An internet friend had been going through roughly the same thing I was, but she was being seen at the Cleveland Clinic Foundation in Cleveland, OH.  She raved about how highly she thought of the CC and the doctor who she see's.  I did some research and was very impressed.  I called to see if they'd take me for a 2nd opinion appointment.  They were happy to do so.  Although I wasn't seeing the same Rheumatologist that my friend goes to, the doctor I was to see was also highly trained with great credentials.  All of the Rheumatologists there are wonderful, experienced and knowledgable.

I went to my 2nd opinion appointment and can't say enough about how impressed I was.  I live roughly 2 hours from there, but Dr. Gota and the CC is well worth the drive.  I actually was at my appointment longer than it took me to drive there.  After roughly 4 hours there, 13 tubes of blood, x-rays, and u/s I walked out still having that dag gone diagnosis of Fibromyalgia...but with a clearer understanding of Fibro and that it really can hurt that bad and still be just fibro.  I also walked out with the additional diagnoses of AC Joint Arthritis in both shoulders, Osteo Arthritis in both knees, PCOS (which isn't even her speciality...it's a GYN issue, but she cared enough to do the tests), and IBS.  I had been diagnosed with the bone spurs on my hip from the 1st Rheumatologist and his x-ray, and the diagnoses of spine bone spurs and Tarlov cysts from an MRI that a pain management doctor had ordered about a year ago.  That same MRI had also revealed arthritis in my neck and spine too, but neither of the Rheumatologists have mentioned that to me so I don't know exactly where that stands LOL. 

Some days I can barely move, from the pain I have.  I will never again underestimate the pain that Fibromyalgia can cause.  I will never again say just Fibromyalgia.  I will never again think that this syndrome is just something made up.  Unfortunately, I now know how evil Fibro can be. 

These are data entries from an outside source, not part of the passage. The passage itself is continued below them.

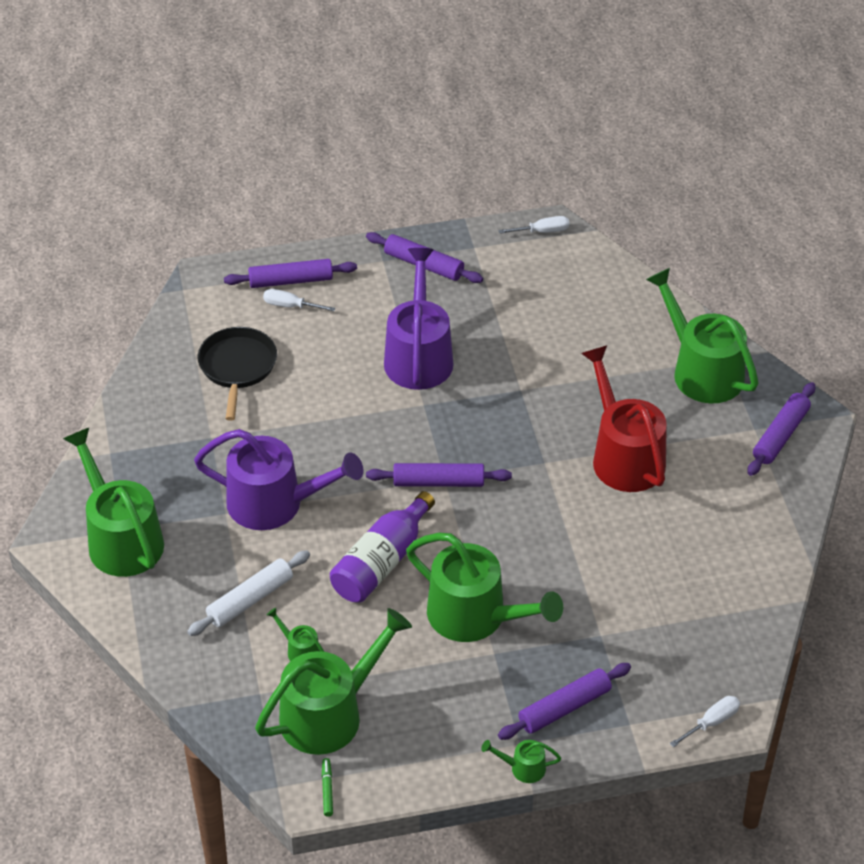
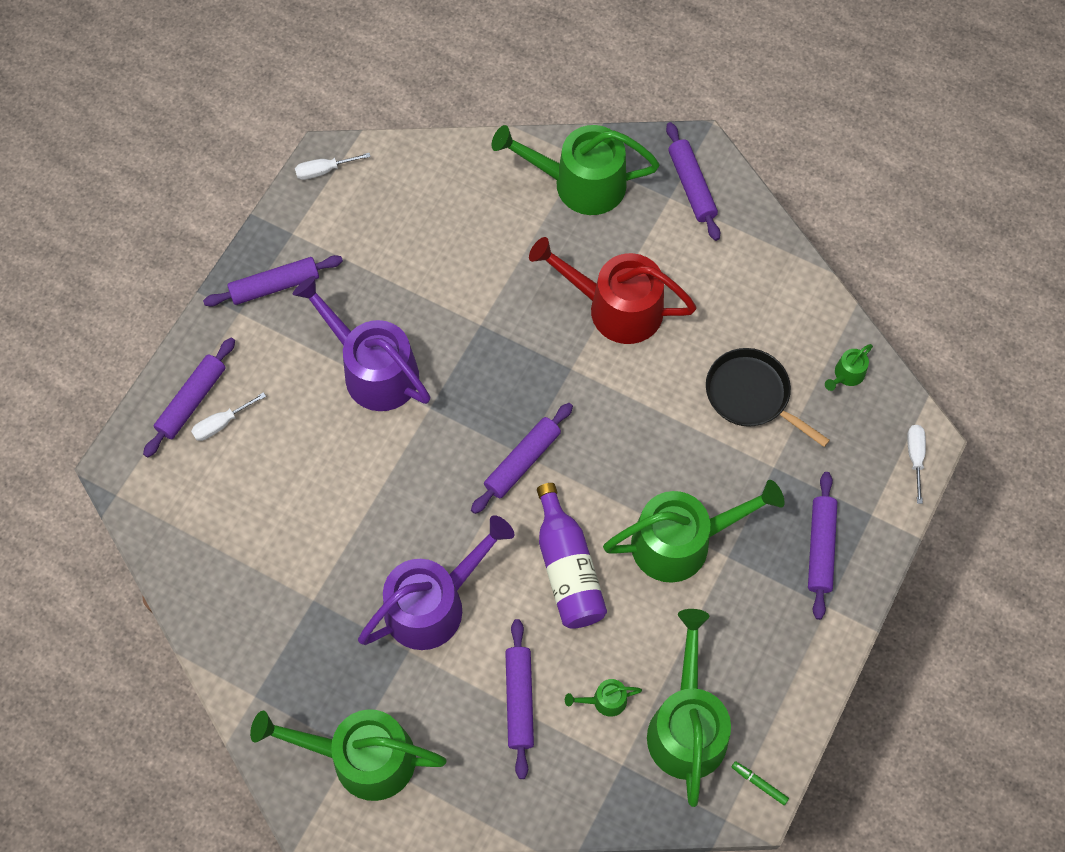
camera: 50 degrees left, 20 degrees up
white rolling pin [187,550,310,636] -> purple rolling pin [505,619,534,779]
black pan [198,327,277,421] -> black pan moved to [706,348,830,447]
green watering can [481,740,561,783] -> green watering can moved to [825,344,873,391]
white screwdriver [498,216,569,234] -> white screwdriver turned 135 degrees counterclockwise [295,153,371,180]

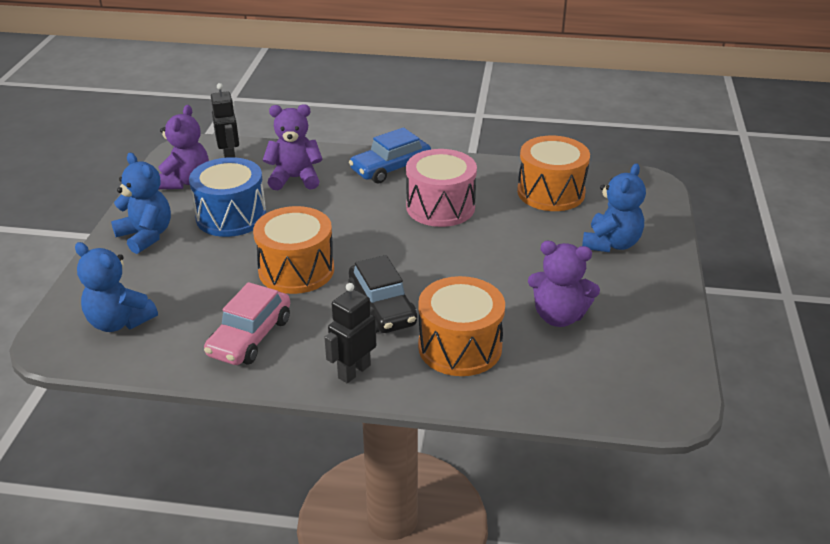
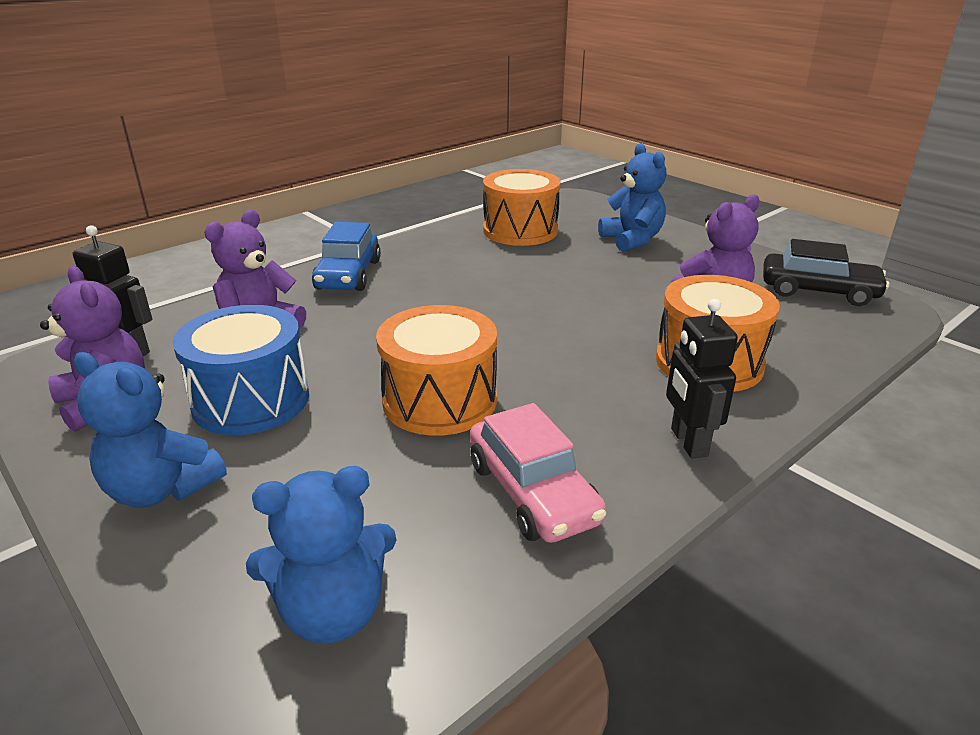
camera: 50 degrees left, 5 degrees down
blue teddy bear [111,153,171,254] -> blue teddy bear turned 150 degrees counterclockwise [74,352,227,508]
black car [348,255,417,333] -> black car moved to [763,239,889,306]
pink drum [406,149,477,227] -> none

I named this blog The Fibro Frog for 2 reasons...one was a play on words for the horrible Fibro Fog I suffer from almost daily.  The second reason is because I've always loved the acronym frog...fully rely on God.  I've been doing a lot of that lately.  Daily, as a matter of fact.  I've also decided to stay on with Dr. Gota at the Cleveland Clinic.  I mean, the CC is rated as the 4th best hospital in the U.S. so if I'm within a 2hr drive of there, I'm treated like a human being there, my pain and symptoms are real to them, why in the world should I drive 45 minutes to a guy I can't stand?

I hope I get a lot of followers on this blog that will comment and contribute.  Maybe we can build a network of support for each other, and share secrets of what works for us.  Granted, no two people with fibro or even arthritis will suffer the same symptoms all the time.  Not everything that works for one person will necessarily work for another, but maybe (hopefully) we can all work together to help one another.  At the very least, we can spread the word about how real Fibromyalgia is, and bring awareness to this evil thing.